++++ Page excerpt

After studying NCLB, a group of students from the Mohawk Trail Regional High School in western Massachusetts
concluded that it was based on “distorted facts” from the model often described as “the Texas miracle.” Schools are
lowering their standards or purposefully holding students back in order to have higher test scores and avoid sanctions,
said Erin McCloud. There is not enough funding to meet NCLB goals much less cover courses and electives that are
not being tested, the students said. Other students said they had not been informed about NCLB, and their testimony
revealed an even broader lack of buy-in regarding the purpose of school or testing. A New Bedford high school student
was upset that he could be denied a diploma for failing MCAS because “half the stuff we learn in school we’re not going
to be doing in life anyway, like algebra.”
Students empathized with teachers who were being forced to limit curriculum and teach to the test. Teachers are
leaving education, they testified, because of NCLB requirements. Large classes and the press of covering material for
the MCAS mean that “they don’t have time to talk to you personally and make sure that you’re understanding,” said
Amanda Schmidt from the Mohawk Trail Regional High School.
Inner-city students, underscoring the testimony of community leaders about the unwillingness of teachers to work in
urban districts, believe many of their teachers don’t care about them. “They go into the system because they want to
make a change,” said one student, “but after awhile, they become jaded” because of the pressure from systems like
NCLB. Some comments were even more forceful. It‘s good to have such a law, said one student, but first, “you gotta
get rid of the problems – the violence, the drugs, the racism....It’s wrong, and that kills the kids’ spirit about going to
school.”

++++++++
++++ Supplied entries

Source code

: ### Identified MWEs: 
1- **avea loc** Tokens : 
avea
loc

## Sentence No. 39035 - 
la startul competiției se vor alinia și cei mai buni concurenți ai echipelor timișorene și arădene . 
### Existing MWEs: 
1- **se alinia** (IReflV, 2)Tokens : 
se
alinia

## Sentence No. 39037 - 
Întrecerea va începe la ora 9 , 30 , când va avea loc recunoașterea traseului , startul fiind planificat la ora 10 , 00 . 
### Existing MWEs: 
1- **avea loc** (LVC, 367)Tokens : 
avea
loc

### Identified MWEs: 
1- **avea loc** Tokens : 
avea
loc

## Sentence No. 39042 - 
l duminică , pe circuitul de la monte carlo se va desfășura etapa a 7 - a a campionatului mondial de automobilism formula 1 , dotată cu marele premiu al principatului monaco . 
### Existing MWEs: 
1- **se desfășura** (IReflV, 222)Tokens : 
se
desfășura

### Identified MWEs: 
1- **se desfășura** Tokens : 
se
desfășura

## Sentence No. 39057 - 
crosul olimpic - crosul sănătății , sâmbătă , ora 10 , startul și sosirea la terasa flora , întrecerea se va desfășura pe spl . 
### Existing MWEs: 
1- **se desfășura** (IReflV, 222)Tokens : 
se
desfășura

++++++++

Problem details: According to the student testimony on NCLB, why do teachers lack time to talk with students personally and make sure they understand? Answer in one to three sentences.

Answer box: Large classes and the pressure to cover material for the MCAS leave teachers without that time. Amanda Schmidt of the Mohawk Trail Regional High School gave this reason.